Doy fe que la medicina y el alcohol son una mala combinación porque lo que escuché lo hice adormecido, hasta llegar al punto en que un escuálido sujeto de pañoleta amarrada a la cabeza y BVD de Gun’s and Roses, imitador de la misma banda, se adueñó con autoridad del escenario, dándole cabida a su plenitud vocal con la que desahuevó ese ruidito intermitente que salía de los parlantes. Eran tracks del Appetite for Destruction, y tal vez no en sus mejores versiones, pero qué más daba: “empilaba”, hacía cantar y alegraba al auditorio, menos a mí y creo que ni el mismísimo Axl podría haberme animado, y es que de las escaleras del sótano bajaba una muchedumbre entera, pero no A. Seco y volteado, la última canción del repertorio ha terminado.

Fantoche

Ayacucho. 1977. Bachiller de secundaria.
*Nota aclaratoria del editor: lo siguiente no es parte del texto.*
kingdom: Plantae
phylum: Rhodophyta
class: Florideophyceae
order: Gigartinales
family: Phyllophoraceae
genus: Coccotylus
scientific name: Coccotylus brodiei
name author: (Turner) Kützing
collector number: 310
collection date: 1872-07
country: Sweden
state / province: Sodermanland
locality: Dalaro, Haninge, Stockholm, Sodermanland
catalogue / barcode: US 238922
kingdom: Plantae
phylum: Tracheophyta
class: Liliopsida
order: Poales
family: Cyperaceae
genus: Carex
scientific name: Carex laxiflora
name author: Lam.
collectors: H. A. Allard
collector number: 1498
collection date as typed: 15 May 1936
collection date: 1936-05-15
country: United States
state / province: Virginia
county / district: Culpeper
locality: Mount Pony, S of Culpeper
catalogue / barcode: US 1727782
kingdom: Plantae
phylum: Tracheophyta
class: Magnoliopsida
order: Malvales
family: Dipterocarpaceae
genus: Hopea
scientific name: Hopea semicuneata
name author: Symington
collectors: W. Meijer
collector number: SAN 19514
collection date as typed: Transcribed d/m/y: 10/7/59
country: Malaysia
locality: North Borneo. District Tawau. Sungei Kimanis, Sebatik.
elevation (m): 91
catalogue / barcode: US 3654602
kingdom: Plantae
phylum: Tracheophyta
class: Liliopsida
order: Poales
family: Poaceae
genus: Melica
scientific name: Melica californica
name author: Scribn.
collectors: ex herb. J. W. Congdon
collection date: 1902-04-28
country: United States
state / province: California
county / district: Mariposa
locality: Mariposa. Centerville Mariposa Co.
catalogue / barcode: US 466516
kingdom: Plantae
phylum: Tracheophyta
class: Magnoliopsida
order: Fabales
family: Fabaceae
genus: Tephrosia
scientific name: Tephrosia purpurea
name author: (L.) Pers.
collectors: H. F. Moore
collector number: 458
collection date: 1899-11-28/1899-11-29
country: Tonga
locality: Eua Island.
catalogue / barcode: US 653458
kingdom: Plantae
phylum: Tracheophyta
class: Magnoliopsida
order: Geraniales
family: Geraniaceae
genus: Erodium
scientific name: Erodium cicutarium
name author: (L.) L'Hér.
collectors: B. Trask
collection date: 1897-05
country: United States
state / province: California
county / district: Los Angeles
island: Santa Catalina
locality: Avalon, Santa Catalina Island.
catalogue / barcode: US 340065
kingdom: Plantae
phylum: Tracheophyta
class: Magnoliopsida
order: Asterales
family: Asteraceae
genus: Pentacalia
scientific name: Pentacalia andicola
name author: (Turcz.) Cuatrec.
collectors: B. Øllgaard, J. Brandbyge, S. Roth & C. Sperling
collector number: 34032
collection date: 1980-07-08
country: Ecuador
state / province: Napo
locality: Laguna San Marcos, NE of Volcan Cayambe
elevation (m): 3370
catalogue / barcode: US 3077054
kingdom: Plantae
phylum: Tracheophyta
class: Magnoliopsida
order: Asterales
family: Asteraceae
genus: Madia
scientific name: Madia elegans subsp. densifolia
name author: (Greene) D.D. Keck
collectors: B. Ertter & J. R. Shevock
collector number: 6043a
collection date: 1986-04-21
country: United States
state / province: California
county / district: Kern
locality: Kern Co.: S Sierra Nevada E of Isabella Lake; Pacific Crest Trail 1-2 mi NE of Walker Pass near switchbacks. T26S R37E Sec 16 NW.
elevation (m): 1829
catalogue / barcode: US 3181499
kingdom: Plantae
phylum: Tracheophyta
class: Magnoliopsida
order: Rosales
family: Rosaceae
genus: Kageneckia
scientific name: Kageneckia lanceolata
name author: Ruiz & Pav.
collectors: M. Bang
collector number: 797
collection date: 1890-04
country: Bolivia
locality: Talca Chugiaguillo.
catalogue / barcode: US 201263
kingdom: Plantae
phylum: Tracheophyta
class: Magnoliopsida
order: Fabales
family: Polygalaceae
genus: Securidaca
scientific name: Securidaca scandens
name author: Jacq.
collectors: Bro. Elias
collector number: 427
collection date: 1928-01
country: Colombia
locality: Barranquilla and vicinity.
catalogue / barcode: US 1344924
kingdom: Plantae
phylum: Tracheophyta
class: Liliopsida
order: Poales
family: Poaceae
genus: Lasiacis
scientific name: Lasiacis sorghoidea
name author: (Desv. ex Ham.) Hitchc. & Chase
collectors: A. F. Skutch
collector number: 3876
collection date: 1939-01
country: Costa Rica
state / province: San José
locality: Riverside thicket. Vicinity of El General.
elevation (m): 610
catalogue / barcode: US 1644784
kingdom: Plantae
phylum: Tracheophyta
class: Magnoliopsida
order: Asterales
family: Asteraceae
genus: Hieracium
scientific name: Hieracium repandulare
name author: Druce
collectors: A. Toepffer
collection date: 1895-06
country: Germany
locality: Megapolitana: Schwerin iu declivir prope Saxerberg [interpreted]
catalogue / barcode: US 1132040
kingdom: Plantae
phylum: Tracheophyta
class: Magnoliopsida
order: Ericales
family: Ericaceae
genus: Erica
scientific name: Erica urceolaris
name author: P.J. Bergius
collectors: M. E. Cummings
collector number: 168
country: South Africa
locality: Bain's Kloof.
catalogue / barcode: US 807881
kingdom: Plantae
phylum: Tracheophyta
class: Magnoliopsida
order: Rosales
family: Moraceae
Veo la hora desde los dos años, y la digo desde los tres. Fui Andrés Avelino Cáceres en mi vida anterior. Introvertido por convicción, extrovertido por decisión. Soy un vendedor de humo que siempre se ganó los frejoles redactando spams. Estudié sociología pero me alucino psicólogo, por eso desde mi rincón, vengo a escribirles mi diagnóstico de todo lo que veo y escucho.